Isle of Wight Zoo Trip
As part of the Heritage Lottery funded Wild About Wight programme we have been able to offer a series of trips for our older Vectis residents to explore important locations and landmarks of the East Wight. We also linked this trip to Age UK’s ‘Celebrating Age’ programme of events. Last Sunday, we set off to Sandown Bay to explore the Isle of Wight Zoo, set by the sea in a historic Palmerston Fort with its stunning views of the AONB.
On meeting at the zoo, our group gathered in the Education Room to listen to a talk from Tracy Dove, who leads the Education Department. Tracy gave us a brief history of the zoo, which has existed on this site since the 1950s. It is very interesting to hear how zoos have changed the kind of work they do in recent years, with a much greater emphasis these days on conservation and education. The IW Zoo is involved in three main areas of conservation work – with tigers in Southern India, the prevention of deforestation for wildlife in Madagascar, and with habitat protection for our own Reddish Buff Moth that lives here on the Isle of Wight.

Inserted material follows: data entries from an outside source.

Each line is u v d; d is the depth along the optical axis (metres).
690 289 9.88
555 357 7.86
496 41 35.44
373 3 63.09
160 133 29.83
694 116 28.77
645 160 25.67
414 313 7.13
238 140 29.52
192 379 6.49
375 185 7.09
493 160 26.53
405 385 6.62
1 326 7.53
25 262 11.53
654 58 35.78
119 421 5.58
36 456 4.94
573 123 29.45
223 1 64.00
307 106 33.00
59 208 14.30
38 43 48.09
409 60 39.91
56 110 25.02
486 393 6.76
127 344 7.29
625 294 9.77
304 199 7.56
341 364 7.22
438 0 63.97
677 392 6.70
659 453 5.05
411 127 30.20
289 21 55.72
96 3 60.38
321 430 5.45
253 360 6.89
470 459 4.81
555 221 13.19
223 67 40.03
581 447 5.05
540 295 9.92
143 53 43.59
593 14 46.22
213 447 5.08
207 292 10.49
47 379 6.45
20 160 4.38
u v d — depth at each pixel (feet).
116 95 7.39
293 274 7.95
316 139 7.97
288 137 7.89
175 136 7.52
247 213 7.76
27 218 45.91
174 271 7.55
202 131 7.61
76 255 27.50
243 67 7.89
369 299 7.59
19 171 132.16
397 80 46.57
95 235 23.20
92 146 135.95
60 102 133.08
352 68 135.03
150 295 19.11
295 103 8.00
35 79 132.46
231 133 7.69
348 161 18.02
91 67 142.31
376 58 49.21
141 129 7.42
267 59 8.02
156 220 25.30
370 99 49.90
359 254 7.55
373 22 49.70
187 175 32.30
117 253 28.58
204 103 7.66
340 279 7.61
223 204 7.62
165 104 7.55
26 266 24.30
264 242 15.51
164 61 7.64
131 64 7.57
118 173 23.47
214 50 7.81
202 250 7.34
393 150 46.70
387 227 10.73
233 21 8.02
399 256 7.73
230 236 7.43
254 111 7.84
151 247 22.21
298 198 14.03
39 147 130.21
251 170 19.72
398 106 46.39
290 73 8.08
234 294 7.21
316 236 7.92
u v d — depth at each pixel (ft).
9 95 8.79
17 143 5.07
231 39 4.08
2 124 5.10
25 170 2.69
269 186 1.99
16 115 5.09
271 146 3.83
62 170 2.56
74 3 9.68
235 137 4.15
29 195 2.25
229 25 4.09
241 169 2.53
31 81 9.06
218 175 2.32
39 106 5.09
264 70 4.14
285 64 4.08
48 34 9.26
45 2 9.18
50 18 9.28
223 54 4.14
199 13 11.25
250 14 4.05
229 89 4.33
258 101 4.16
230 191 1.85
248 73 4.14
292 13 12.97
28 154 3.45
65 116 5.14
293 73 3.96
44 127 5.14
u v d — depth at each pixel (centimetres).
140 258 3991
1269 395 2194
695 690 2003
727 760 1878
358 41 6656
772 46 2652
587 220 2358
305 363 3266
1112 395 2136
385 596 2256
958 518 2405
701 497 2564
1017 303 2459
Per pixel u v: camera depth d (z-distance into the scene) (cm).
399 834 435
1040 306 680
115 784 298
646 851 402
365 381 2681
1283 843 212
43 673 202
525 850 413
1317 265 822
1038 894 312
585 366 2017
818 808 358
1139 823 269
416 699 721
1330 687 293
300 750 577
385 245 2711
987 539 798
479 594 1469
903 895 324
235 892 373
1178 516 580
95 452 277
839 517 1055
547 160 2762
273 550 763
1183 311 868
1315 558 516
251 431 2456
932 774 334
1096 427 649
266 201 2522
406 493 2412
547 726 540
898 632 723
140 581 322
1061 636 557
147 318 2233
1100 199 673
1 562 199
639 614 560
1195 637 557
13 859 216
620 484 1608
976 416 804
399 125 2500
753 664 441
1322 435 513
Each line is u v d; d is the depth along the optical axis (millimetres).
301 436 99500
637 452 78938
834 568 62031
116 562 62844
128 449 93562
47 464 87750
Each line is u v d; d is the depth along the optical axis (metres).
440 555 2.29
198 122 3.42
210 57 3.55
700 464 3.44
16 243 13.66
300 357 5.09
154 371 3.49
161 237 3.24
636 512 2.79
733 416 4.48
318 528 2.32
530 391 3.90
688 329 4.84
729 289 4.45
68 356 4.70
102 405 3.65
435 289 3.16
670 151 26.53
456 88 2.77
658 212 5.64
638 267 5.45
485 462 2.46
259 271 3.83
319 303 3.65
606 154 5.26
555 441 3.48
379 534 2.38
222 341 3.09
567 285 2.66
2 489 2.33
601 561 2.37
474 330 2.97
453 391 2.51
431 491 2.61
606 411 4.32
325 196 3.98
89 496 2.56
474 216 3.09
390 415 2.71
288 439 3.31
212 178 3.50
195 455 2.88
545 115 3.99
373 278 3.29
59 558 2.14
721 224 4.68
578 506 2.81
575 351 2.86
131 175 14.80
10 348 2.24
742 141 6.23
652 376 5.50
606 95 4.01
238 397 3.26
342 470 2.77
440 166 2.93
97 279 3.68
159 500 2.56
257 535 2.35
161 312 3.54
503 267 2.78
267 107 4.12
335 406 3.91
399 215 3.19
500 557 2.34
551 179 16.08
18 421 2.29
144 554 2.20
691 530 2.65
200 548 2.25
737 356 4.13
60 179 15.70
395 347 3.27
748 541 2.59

The Reddish Buff Moth is a protected species that is found nowhere else in Britain, except in one small (closely kept secret) location on the Isle of Wight. The IW Zoo is working with the Hampshire and IW Wildlife Trust to survey the area twice a year for the Reddish Buff Moth to monitor the population.
Following the talk, the group had the opportunity to explore the rest of the zoo at their own pace; we met some of the keepers who were very knowledgeable about the animals, and happy to answer questions. Surprisingly, despite the cold weather, the animals are often more active at this time of year than in the summer, so it is a very good time to visit the zoo. Although all the animals we saw were very interesting, we all fell in love with the cute and friendly-looking lemurs from Madagascar, and were awestruck by the beauty and size of the majestic big cats.
The zoo is housed in a historic Palmerston Fort, which was also used during the Second World War as a pumping station for the PLUTO project, which provided vital fuel to allied troops in Europe after the D-Day landings. There is a small but informative PLUTO exhibition housed in one of the arches of the Palmerston Fort.
After the trip around the zoo, we warmed up at the next door Brown’s Café for a sociable lunch. Just in time too, as the rain only started as we took shelter in the dry.